Devido ao mau tempo, fomos orientados a alterar nossos planos e atravessar os Pirineus por Valcarlos, pela Rota de Carlos Magno. As referências históricas estão por todo lado e irei citá-las sempre que possível, de acordo com a sua importância. Boa parte deste caminho que vamos fazer é feita por uma estrada normal, com mais infraestrutra e serviços, mas com um visual não tão belo quanto a rota de Napoleão. Uma regra a ser seguida nesse tipo de aventura é dar prioridade à nossa segurança. No escritório dos peregrinos lemos num jornal local que um casal de escoceses, sem kilt, havia se perdido num nevoeiro e por sorte foram resgatados pela polícia, que prioriza o atendimento aos peregrinos. Um grupo de coreanos também precisou ser socorrido nessa semana pelas mesmas razões. Essa alteração no roteiro altera apenas ao dois primeiros dias de travessia dos Pirineus.
Tomamos o café da manhã na nossa pousada, refeição bastante frugal, sem nada de especial.
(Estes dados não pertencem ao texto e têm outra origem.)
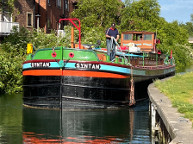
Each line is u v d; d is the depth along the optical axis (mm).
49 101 13609
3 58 19969
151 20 36500
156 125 10836
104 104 13703
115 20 37406
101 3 35156
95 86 13352
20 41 23625
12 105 15203
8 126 11312
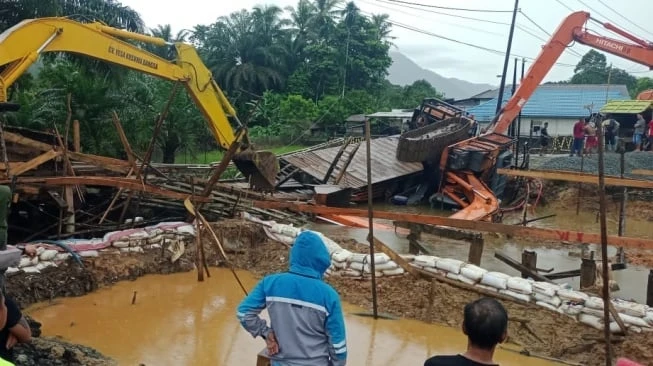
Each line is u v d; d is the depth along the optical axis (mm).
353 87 56688
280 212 16859
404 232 16250
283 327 4102
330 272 11070
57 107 22172
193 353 7859
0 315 3830
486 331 3215
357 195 22609
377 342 8516
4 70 10320
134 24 23656
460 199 21906
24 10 19938
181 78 13812
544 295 9062
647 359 7742
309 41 57000
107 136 23266
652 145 28547
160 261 11664
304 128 43000
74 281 10133
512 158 24938
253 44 54500
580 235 9594
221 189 15070
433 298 9539
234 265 12336
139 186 11062
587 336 8258
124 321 8977
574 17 23625
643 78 63219
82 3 22266
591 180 12914
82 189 13016
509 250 14742
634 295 10984
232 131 15336
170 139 27719
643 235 18078
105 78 23391
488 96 50625
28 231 11695
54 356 6676
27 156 12000
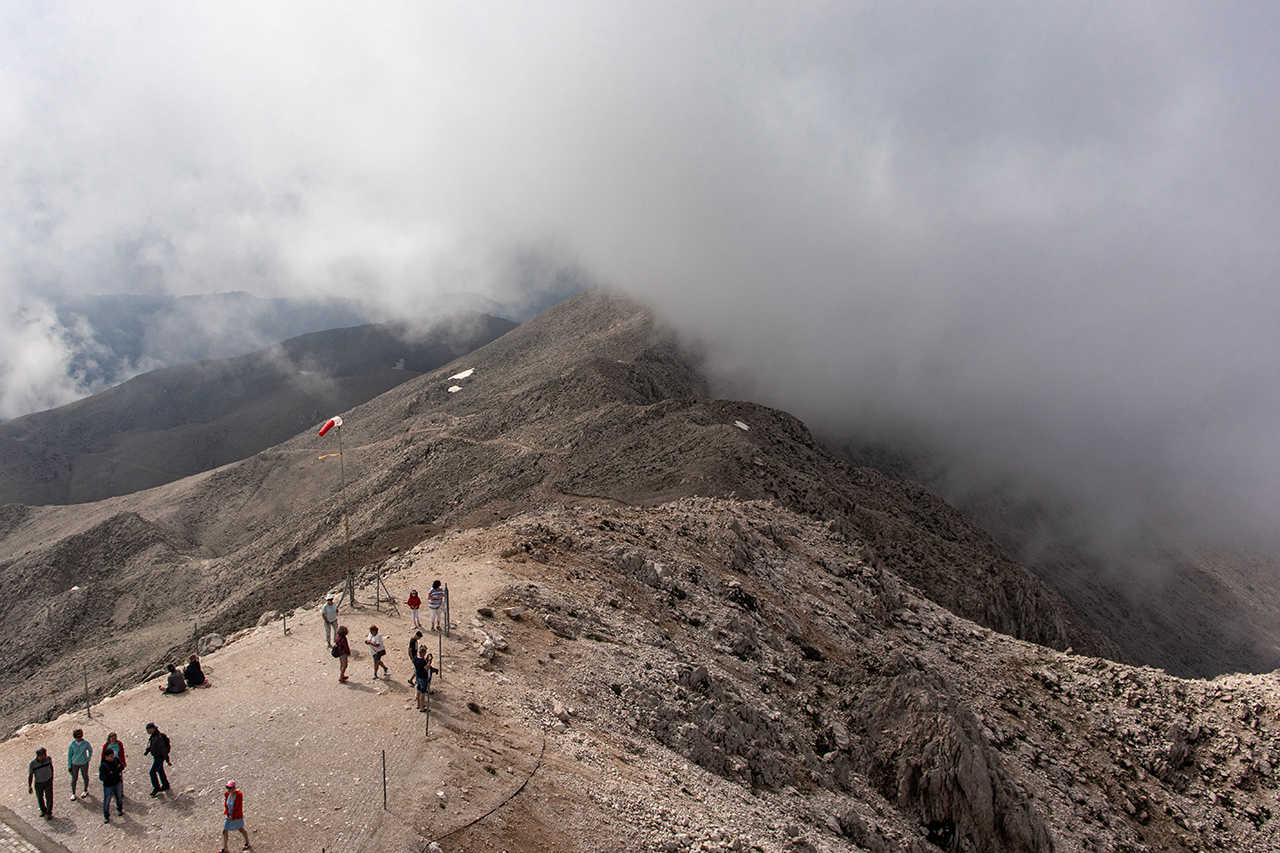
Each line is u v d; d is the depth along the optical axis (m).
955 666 79.56
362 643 45.09
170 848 29.02
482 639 46.47
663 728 45.34
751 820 39.66
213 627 135.88
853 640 73.19
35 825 29.97
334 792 32.22
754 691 56.09
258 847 29.14
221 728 36.34
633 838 33.88
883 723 57.91
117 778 30.59
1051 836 59.00
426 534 149.25
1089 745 74.31
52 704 131.00
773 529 88.94
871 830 48.22
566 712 42.00
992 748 62.34
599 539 68.50
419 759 34.62
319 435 52.56
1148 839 65.25
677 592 64.31
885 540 146.12
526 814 33.03
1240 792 72.06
Na mesa estavam dois americanos, um jovem de Nova York e uma garota do Colorado, e alemã que por coincidência trabalha numa companhia aérea em Hanôver. Mochilas prontas, com peso acima do recomendável, apesar de toda a nossa preocupação em carregar o mínimo possível. Acho que isso aconteceu porque antes de embarcar para Saint Jean passamos na Decathlon de Paris e compramos peças “indispensáveis” para a caminhada: travesseirinho, boné, meias, e outros artigos descoladas mas, agora sabemos, totalmente dispensáveis. A regra de ouro é que mochila para longas caminhadas não pese mais do que dez por cento do seu peso. Para quem faz o Caminho o segredo é esquecer a expressão “e se”: e se eu necessitar de um saca-rolha, e se eu tiver que secar o cabelo. Em todos esses casos, dizem, o Caminho proverá uma solução.
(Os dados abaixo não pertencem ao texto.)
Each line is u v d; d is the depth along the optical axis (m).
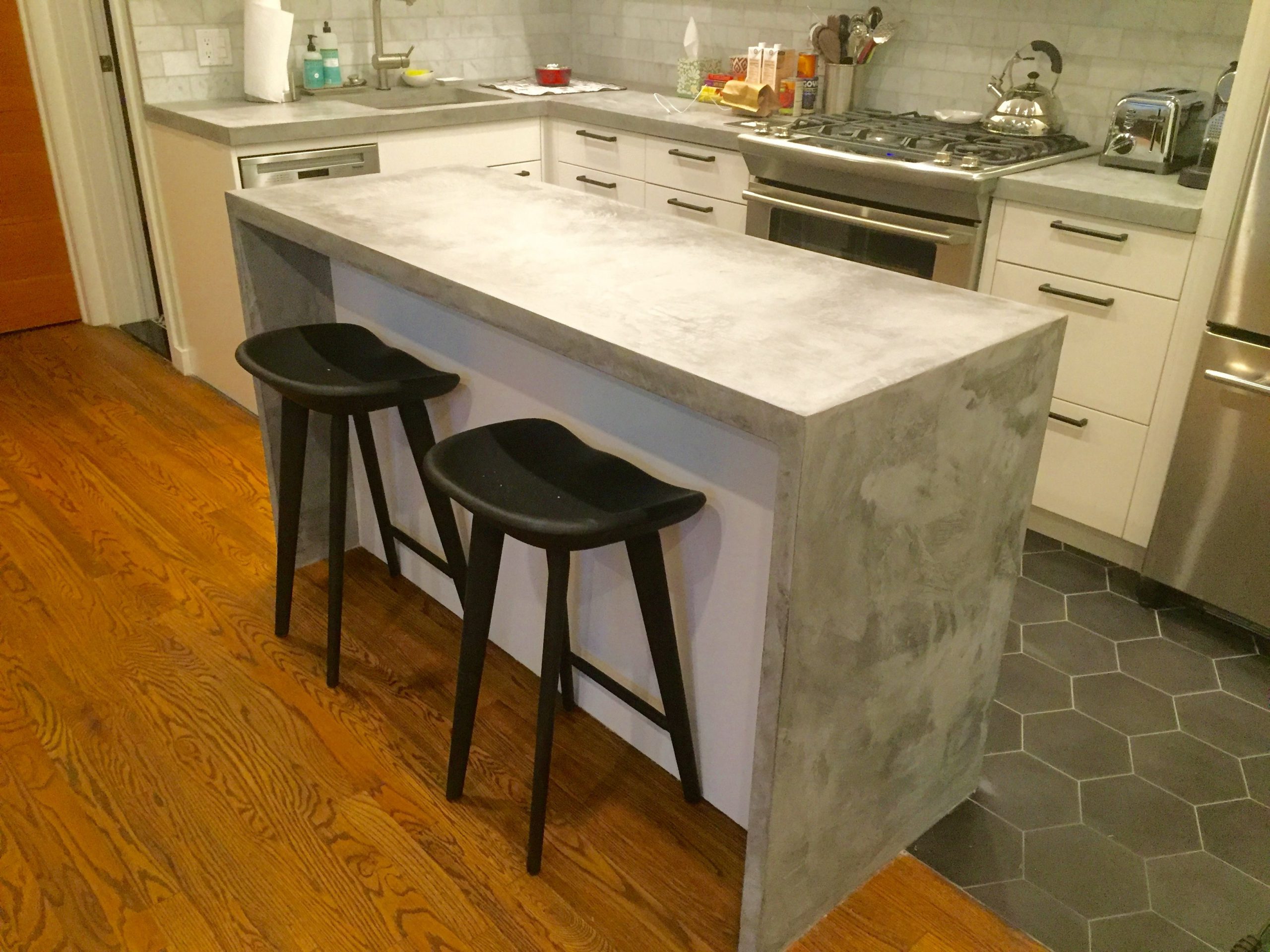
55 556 2.76
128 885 1.78
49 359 4.12
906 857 1.90
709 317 1.61
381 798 1.98
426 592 2.64
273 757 2.08
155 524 2.93
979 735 1.97
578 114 3.85
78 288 4.44
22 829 1.89
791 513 1.33
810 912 1.73
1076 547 2.97
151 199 3.72
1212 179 2.38
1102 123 3.17
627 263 1.88
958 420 1.52
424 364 2.16
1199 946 1.73
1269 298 2.29
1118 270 2.61
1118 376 2.69
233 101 3.65
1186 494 2.55
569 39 4.74
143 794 1.98
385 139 3.47
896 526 1.51
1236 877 1.87
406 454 2.49
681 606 1.82
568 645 2.11
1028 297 2.82
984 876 1.86
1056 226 2.67
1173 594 2.73
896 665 1.65
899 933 1.74
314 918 1.73
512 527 1.52
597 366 1.54
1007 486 1.71
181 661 2.35
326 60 3.87
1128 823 1.98
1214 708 2.31
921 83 3.60
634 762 2.09
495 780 2.04
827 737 1.58
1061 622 2.61
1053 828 1.97
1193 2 2.88
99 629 2.46
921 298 1.73
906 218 2.96
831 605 1.46
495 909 1.76
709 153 3.49
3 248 4.23
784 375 1.39
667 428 1.71
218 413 3.67
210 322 3.69
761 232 3.37
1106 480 2.80
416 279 1.84
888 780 1.77
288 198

Começamos a caminhada pela rue de la Citadelle, atravessando o Portão da Espanha. Na estrada encontramos peregrinos da Suécia, Chile, Canadá e vários americanos.
Os primeiros 5,9 kilometros até a fronteira entre a França e a Espanha foram super tranquilos, com pequenas subidas e descidas. Paramos para tomar um café num barzinho do povoado de Arneguy e testemunhamos o sentimento de orgulho da cultura basca presente nos dois lados da fronteira. Ao perguntar ao dono do bar se ainda estávamos na França ou se já havíamos chegado à Espanha, ele respondeu: nem um, nem outro, o senhor está no País Basco. A Comunidade Autônoma do País Basco é constituída de 17 comunidades espalhadas no extremo norte da Espanha e extremo sudoeste da França, região dos Pirineus. Tem uma mesma língua, mesma cultura e tradição, embora estejam em dois paises distintos. País Basco, em basco: Euskal Herria (terra do euskara).
O Caminho entre Arneguy e Valcarlos foi difícil. Muitas subidas e descidas, forçando-nos a parar algumas vezes para ganhar fôlego e prosseguir a caminhada. Finalmente chegamos em Valcarlos, cumprindo nossa missão de hoje após caminharmos os doze primeiros kilometros desta viagem. Fomos direto a uma cantina para almoçar e encontramos os primeiros brasileiros da caminhada. É claro que era um casal de baianos, sendo ele um ex-hoteleiro da Salvador, conhecido do meu amigo baiano Davidson Botelho. A conversa se estendeu durante o maravilhoso almoço basco, com vinho da região. Mas essa é outra história.
Amanhã teremos mais treze kilometros de subida dos Pirineus para alcançar Roncevalles.